Hospitals revive mask mandates as respiratory viruses surge
Published Date: 1/5/2024
Source: axios.com

Hospitals are beginning to revive mask mandates as the highly contagious COVID-19 variant known as JN.1 overspreads the United States and health systems grapple with a spike in other seasonal respiratory viruses.

Driving the news: There were almost 35,000 COVID hospitalizations across the country for the week ending Dec. 30, a 20.4% increase over the prior week, according to Centers for Disease Control and Prevention figures updated Friday.


  • Confirmed flu cases are surging, up 17.5% over the previous week as of Dec. 30 as 38 states report high levels of respiratory illnesses.
  • Health care facilities in New York, California, Illinois and Massachusetts have made masks mandatory among patients and providers, Reuters reported.
  • Mass General Brigham, the biggest health system in Massachusetts, this week began requiring staff to mask during direct interactions with patients and "strongly encouraged" patients and visitors to do the same.
  • NYC Health + Hospitals in New York City imposed a mandate at its 11 public hospitals, as well as clinics and nursing homes, partly to protect staff as cases rise, ABC 7 reported.
  • All Los Angeles County health care facilities similarly reinstated mandates in response to the rising number of COVID infections and hospitalizations, KTLA reported.

The mandates hark back to the early days of the pandemic but are reviving a public health precaution that turned hugely controversial, spurring multiple legal challenges and a patchwork of state requirements.

  • Even after CDC and state mask orders were dropped, masking continued to divide the medical community while some evidence emerged that it had moderate or minimal benefit in the absence of other precautions.

Zoom out: The expert consensus still backs the use of high-quality masks when case counts soar.

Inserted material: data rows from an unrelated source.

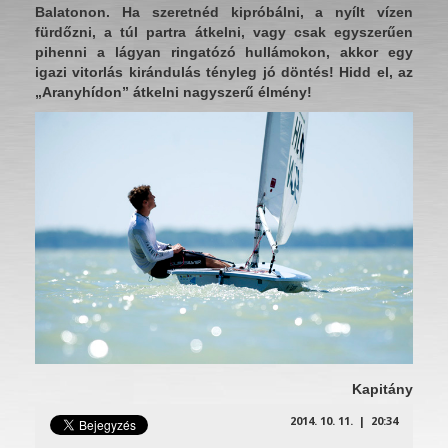
Balatonon. Ha szeretnéd kipróbálni, a nyílt vízen
fürdőzni, a túl partra átkelni, vagy csak egyszerűen
pihenni a lágyan ringatózó hullámokon, akkor egy
igazi vitorlás kirándulás tényleg jó döntés! Hidd el, az
„Aranyhídon” átkelni nagyszerű élmény!
Kapitány
2014. 10. 11. | 20:34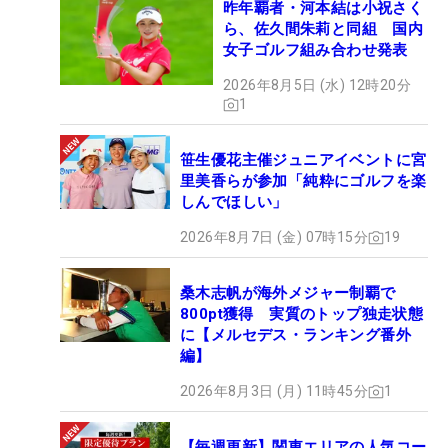
昨年覇者・河本結は小祝さく
ら、佐久間朱莉と同組 国内
女子ゴルフ組み合わせ発表
2026年8月5日 (水) 12時20分
1
笹生優花主催ジュニアイベントに宮
里美香らが参加「純粋にゴルフを楽
しんでほしい」
2026年8月7日 (金) 07時15分
19
桑木志帆が海外メジャー制覇で
800pt獲得 実質のトップ独走状態
に【メルセデス・ランキング番外
編】
2026年8月3日 (月) 11時45分
1
【毎週更新】関東エリアの人気コー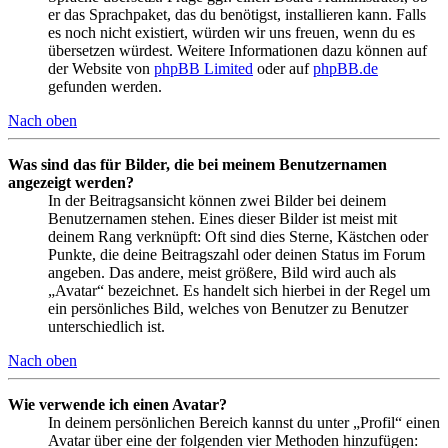
er das Sprachpaket, das du benötigst, installieren kann. Falls
es noch nicht existiert, würden wir uns freuen, wenn du es
übersetzen würdest. Weitere Informationen dazu können auf
der Website von
phpBB Limited
oder auf
phpBB.de
gefunden werden.
Nach oben
Was sind das für Bilder, die bei meinem Benutzernamen
angezeigt werden?
In der Beitragsansicht können zwei Bilder bei deinem
Benutzernamen stehen. Eines dieser Bilder ist meist mit
deinem Rang verknüpft: Oft sind dies Sterne, Kästchen oder
Punkte, die deine Beitragszahl oder deinen Status im Forum
angeben. Das andere, meist größere, Bild wird auch als
„Avatar“ bezeichnet. Es handelt sich hierbei in der Regel um
ein persönliches Bild, welches von Benutzer zu Benutzer
unterschiedlich ist.
Nach oben
Wie verwende ich einen Avatar?
In deinem persönlichen Bereich kannst du unter „Profil“ einen
Avatar über eine der folgenden vier Methoden hinzufügen:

  • "What we don't want is staffing shortages," New York City health commissioner Ashwin Vasan told ABC 7. "When we saw the omicron wave in 2022, the biggest issues were not only people getting sick, but that we had a lot of frontline health workers, they were out with COVID."
  • Some 2 million Americans are getting infected with COVID daily, according to Eric Topol, executive vice president of Scripps Research, who pointed to wastewater surveillance that's become a key way to track virus spread given how few people are testing and how few of those results are reported to health authorities.
  • That makes the current wave associated with JN.1 the second biggest of the pandemic after omicron emerged, Topol says, but the U.S. hasn't seen nearly the same surge in hospitalizations.

Only about 19% of U.S. adults have received the latest version of the COVID vaccine, which is thought to offer more protection against JN.1

  • Just over 1 in 3 nursing home residents — a particularly vulnerable group — are up to date with COVID vaccinations, while fewer than 1 in 10 people who staff those facilities have received the latest shot, according to CDC data updated Thursday.

The bottom line: A rise in respiratory illness was expected during the holiday season, as post-pandemic travel hit record levels and people gathered indoors.

  • Health systems so far aren't being crushed to the same degree they were in previous years, but health officials are keeping a close eye on virus spread.